Hong Ji (Yangcheng Evening News): Logistics costs account for about 16 percent of China's GDP, 5 percentage points higher than the world's average. About 30 percent of a cargo load's total value is eaten away by logistics. These costs are driving up the price of goods. Lowering the costs will not only cut economic burdens on businesses, but will also make daily commodities cheaper for ordinary people.

Wang Changlian ( Expressway traffic is mainly a problem during important holidays and festivals—not on ordinary days. That's why a toll-free policy set in place for holidays is now being questioned for its side effects.

Expressways quickly become overcrowded during the holiday season. This problem has been around for many years, so it is surely not the result of the toll-free policy, which was adopted in 2012. This policy has been cherished by drivers as a holiday benefit, but it also throws roads into a state of paralysis.

Expressways are built to serve the public. It's better to charge lower tolls on ordinary days than to limit benefits to festivals and holidays. In my opinion, higher tolls should be charged on holidays and festivals to curb traffic flows, and tolls should be kept low at other times. Gradually, expressways will be relieved of huge traffic during special events, while on other days, drivers can pay less for the use of expressways than before.

Public concerns

Feng Haining (Legal Daily): The public feels as if the new policy is a prelude to overall expressway toll hikes across the country. They are worried that cuts to tolls will be limited. Expressways are mostly built by borrowing from banks. Local governments or companies engaged in road construction tend to be heavily indebted, so they may want to charge more while reducing a little during less busy traffic hours. This will just add to the public's economic burden.

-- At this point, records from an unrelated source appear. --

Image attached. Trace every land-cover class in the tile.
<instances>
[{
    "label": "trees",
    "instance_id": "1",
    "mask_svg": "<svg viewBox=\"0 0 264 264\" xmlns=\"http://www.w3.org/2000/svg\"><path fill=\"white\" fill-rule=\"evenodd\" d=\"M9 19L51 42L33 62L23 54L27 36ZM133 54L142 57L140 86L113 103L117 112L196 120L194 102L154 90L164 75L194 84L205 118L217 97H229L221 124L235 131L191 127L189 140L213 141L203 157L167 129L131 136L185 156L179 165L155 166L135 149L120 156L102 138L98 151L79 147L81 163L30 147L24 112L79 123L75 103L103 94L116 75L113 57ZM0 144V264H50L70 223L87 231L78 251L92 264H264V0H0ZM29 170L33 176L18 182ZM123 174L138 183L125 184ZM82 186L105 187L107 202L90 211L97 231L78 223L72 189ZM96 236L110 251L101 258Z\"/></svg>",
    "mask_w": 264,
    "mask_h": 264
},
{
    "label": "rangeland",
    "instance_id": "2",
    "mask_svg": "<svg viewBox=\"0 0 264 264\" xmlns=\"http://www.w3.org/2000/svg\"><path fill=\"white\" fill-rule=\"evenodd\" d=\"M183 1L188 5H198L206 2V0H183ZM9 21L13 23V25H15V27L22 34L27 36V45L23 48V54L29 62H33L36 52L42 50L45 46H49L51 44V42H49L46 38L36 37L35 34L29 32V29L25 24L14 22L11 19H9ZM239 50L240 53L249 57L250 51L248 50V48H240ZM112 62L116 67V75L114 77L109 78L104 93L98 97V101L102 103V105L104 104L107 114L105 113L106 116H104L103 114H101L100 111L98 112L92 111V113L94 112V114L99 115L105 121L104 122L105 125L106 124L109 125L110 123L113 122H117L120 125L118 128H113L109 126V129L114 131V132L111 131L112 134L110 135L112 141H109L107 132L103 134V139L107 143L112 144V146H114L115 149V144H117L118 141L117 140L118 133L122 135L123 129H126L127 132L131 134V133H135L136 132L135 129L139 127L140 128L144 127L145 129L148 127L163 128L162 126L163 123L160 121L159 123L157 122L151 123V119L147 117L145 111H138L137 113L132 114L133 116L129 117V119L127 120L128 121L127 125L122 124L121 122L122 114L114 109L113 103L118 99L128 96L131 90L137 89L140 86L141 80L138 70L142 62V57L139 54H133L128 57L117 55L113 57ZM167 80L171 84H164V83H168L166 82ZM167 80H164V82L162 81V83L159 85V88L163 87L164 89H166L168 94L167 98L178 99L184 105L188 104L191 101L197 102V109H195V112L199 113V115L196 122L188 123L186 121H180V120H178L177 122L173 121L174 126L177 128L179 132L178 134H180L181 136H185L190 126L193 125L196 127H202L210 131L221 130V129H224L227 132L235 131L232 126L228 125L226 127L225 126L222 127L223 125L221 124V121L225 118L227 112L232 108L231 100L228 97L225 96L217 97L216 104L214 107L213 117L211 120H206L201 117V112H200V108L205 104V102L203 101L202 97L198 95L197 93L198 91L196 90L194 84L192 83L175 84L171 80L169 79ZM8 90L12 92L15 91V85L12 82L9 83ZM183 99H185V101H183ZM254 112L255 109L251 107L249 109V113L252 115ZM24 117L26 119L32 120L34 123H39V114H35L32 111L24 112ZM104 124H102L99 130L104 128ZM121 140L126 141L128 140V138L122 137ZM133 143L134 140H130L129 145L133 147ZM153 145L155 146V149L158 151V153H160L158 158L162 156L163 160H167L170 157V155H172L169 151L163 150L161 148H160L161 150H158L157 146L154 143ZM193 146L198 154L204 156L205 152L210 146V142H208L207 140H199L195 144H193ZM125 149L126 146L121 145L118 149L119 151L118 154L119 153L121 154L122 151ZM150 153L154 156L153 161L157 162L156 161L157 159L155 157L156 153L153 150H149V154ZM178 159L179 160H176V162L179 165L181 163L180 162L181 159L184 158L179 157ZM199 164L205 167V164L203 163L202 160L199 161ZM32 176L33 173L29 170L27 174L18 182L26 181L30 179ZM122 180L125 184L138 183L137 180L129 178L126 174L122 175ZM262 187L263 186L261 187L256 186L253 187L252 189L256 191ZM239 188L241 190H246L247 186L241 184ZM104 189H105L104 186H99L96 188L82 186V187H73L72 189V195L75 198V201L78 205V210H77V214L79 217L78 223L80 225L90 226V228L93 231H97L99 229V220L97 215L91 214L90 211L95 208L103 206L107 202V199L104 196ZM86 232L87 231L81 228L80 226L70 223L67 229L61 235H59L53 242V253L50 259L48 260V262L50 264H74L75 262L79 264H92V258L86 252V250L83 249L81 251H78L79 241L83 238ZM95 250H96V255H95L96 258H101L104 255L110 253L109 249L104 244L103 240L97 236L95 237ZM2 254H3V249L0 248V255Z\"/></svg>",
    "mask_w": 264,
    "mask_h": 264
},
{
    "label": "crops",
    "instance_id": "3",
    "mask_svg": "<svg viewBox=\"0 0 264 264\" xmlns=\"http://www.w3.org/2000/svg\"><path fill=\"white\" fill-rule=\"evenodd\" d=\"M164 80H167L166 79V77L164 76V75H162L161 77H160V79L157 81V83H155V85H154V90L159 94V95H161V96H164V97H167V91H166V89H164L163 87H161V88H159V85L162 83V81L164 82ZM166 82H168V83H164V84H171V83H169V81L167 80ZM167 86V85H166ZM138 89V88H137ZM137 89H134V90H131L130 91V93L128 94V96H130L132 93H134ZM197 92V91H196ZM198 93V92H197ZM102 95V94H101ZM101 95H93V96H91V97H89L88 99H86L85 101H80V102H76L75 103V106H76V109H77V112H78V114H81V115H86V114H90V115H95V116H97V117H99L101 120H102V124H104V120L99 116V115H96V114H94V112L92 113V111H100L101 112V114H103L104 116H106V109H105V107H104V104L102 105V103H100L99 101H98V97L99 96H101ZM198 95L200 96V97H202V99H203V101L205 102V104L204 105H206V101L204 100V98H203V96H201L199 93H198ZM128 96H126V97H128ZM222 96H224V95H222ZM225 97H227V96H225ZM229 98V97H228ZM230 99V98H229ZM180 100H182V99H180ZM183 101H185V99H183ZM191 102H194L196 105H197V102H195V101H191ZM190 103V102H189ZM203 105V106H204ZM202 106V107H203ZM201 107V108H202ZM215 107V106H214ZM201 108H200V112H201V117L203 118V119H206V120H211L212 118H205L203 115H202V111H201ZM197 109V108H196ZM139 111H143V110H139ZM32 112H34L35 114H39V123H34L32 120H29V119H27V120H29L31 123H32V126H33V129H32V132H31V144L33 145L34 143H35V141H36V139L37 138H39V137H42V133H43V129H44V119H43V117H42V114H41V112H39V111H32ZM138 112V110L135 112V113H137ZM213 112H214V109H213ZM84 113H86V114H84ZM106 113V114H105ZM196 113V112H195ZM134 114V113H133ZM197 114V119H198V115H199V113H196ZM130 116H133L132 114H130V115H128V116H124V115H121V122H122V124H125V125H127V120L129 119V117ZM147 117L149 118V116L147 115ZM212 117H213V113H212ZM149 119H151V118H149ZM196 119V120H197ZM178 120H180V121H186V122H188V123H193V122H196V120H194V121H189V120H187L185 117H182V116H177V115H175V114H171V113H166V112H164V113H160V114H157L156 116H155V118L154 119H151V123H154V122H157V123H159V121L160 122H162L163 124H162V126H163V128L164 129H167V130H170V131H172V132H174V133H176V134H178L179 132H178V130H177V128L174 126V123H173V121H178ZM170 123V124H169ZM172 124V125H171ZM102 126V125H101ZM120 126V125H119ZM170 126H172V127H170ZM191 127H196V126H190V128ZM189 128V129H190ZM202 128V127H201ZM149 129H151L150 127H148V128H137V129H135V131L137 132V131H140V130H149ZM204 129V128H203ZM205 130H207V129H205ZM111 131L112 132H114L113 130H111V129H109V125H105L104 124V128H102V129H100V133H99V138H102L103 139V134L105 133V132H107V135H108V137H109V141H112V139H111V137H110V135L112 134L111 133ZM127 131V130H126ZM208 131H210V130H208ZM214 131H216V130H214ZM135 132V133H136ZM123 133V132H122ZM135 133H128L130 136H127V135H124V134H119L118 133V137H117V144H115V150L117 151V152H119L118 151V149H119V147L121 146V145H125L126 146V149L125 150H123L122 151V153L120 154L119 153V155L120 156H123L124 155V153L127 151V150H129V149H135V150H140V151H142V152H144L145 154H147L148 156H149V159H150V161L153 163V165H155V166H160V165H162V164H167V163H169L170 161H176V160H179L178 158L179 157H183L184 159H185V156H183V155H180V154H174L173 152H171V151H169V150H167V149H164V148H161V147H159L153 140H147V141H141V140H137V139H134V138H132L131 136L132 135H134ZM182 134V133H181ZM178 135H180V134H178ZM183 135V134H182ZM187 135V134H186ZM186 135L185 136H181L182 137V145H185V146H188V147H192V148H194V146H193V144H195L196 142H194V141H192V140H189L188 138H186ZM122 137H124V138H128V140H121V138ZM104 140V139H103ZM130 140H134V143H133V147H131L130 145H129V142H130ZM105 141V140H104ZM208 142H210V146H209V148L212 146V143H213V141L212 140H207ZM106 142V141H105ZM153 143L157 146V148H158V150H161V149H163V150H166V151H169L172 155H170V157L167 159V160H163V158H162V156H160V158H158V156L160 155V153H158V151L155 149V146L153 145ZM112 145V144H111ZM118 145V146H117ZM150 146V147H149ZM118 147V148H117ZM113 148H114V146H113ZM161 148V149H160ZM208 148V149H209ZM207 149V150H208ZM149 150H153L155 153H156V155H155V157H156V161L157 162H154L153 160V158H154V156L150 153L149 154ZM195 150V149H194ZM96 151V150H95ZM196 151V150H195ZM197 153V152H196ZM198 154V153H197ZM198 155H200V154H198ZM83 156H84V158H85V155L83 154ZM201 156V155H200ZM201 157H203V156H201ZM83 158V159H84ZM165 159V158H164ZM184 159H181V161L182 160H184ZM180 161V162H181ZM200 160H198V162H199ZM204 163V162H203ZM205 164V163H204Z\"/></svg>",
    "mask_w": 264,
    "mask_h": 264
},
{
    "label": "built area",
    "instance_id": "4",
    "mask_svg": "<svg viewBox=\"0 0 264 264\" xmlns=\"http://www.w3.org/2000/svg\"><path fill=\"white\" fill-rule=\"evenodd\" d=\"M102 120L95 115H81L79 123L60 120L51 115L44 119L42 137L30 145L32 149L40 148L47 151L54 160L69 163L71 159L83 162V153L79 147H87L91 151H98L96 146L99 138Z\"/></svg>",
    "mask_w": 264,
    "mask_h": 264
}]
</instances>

There are many reasons for expressway congestion, such as flawed designs, bad weather, or even traffic accidents. There should be different methods to deal with traffic problems stemming from different reasons, rather than applying this new system that some may find hard to swallow. A differentiated toll policy is welcome, but it's important to pay more attention to the public's feelings and how to increase efficient road usage instead of revenues.

The new policy should center on cutting costs by reducing tolls during off-peak hours while slightly increasing them during peak hours. Although local governments and companies operating expressways may at first suffer from losses, in the long run, this will promote economic growth and stabilize the prices of daily commodities by putting a lid on logistics costs.

Yan Yang (Yanzhao Evening News): This policy means to steer some of the traffic flows to off-peak hours by using price leverage. Some drivers may benefit from a lowered toll. The authorities have just put forward the idea, and a lot more needs to be done to put it into practice. But regardless of how the toll system is readjusted, the hope is that the tolls will be reduced on the whole, rather than the opposite.

Actually, we already have differential pricing systems for the use of water and electricity. However, it's a pity that in many regions, this pricing method has not really benefited consumers. For example, a larger consumption of water and electricity will surely end up with greater charges, but a decline in the use of those utilities does not lead to reduced expenses. As a result, the so-called differential pricing method has become almost synonymous with a price hike.

We hope that this is not the case for the new expressway toll policy. We expect to see that tolls are kept at the current price level during rush hours, or only a bit higher, while during off-peak hours, they are cut sharply. As a result, the overall cost for vehicles running on expressways should witness a drop, instead of a rise. This is designed to cut logistics costs and improve the efficiency of businesses. From this perspective, if the new policy turns out to be a toll hike, it would not be serving its purpose effectively.

Various statistics point to the fact that in China, high expressway tolls have added too much pressure on businesses, and it is even seen as a factor hampering economic growth. The policy of differentiated expressway tolls should be focused on reducing overall costs.